Wells did everything she could think of, from talking to people on the street to calling up businesses in areas where the dog had last been seen, like Copper, and asking them to keep an eye out.
“It’s such an amazing community,” she said, explaining how often she ended up speaking with the same person multiple times. “Nobody got upset with us, nobody got tired of hearing our story. Everybody was so kind.” People bought dinners for the volunteers and, after hearing that many of them were sleeping in their cars over the weekend, offered them places to stay.
“It was really incredible,” she said. “I mean, where does that happen?”
Finally, on Oct. 28, Wells got good news. Copper Mountain security team was alerted to a thin, shivering Zip who had been found in a bathroom stall inside a Copper building.
“She was pretty emaciated,” Wells said. “She was cold and I don’t think she would have survived that day, and I certainly don’t believe she would have survived that night.”
Wells then facilitated Zip’s rehabilitation from her Boulder home. Though it took some time for the dog to build up trust, she eventually settled down and gained a healthy amount of weight again.

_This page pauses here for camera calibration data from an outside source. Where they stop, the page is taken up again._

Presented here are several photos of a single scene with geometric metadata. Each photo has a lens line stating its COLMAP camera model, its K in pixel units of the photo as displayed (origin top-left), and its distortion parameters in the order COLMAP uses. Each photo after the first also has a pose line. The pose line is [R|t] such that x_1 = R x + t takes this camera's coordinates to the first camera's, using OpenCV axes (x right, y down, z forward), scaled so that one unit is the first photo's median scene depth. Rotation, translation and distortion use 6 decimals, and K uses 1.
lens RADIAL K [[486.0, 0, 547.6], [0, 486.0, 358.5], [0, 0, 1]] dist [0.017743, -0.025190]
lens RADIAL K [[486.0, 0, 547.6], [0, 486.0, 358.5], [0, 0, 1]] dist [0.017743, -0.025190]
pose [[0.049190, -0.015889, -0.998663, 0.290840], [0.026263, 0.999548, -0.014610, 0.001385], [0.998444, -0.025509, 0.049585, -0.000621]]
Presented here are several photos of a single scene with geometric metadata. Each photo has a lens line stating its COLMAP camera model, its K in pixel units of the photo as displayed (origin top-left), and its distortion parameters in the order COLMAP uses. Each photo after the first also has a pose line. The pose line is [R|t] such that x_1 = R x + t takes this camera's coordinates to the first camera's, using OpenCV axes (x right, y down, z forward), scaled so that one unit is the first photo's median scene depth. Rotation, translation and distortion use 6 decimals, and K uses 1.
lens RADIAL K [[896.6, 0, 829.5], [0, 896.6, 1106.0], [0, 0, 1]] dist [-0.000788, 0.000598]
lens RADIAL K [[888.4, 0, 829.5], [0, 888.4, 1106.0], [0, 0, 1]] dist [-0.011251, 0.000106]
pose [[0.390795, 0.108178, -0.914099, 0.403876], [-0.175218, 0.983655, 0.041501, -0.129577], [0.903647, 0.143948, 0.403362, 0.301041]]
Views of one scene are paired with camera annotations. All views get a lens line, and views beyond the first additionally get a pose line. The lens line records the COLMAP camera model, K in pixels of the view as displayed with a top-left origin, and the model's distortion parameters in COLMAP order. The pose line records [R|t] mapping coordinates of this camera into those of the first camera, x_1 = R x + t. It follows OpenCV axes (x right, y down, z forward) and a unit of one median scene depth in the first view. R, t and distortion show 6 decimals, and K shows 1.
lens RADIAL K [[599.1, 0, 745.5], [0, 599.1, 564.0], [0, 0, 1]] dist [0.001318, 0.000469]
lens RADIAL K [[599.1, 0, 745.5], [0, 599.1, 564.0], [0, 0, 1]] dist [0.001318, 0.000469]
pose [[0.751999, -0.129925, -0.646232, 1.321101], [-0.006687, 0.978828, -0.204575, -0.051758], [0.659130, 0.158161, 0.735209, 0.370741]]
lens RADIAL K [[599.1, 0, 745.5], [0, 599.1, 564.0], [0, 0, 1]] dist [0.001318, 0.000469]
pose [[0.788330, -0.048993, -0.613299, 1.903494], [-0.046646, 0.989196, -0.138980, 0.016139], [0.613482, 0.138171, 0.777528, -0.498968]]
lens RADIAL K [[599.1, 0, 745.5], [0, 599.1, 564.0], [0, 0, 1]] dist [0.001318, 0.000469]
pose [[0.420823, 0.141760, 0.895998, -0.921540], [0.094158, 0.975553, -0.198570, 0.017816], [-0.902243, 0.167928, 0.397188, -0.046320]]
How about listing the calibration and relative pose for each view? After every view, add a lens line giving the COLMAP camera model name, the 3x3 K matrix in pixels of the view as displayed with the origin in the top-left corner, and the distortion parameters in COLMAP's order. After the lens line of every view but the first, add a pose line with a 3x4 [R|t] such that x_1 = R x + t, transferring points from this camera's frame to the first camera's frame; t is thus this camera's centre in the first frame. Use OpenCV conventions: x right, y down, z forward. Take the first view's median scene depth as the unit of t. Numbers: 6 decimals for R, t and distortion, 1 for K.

“I had given up hope, honestly,” she said. “I was hopeless at that point. I really thought that was (the end), and the worst part would have been not knowing. It’s so fortunate that it ended in a good way, and it couldn’t have ended in a better way, and most of that is the community in Frisco.”
And just a few weeks ago, Zip was matched with her new family, who had been among the volunteers searching for her in October.
“She really surprised us all in her ability to rebound, and she has found her forever family, and they’re really great,” said Wells.
Wells attributes Zip’s happy ending to the helpful efforts of the Summit community.
“It’s so incredible to me,” she said. “When you do rescues, you lose a lot of hope in humanity because the things that you see, and to have that kind of community support and assistance every day for almost three weeks, unyielding support like that, just really sort of gives you a restored faith and hope in humanity, for sure.”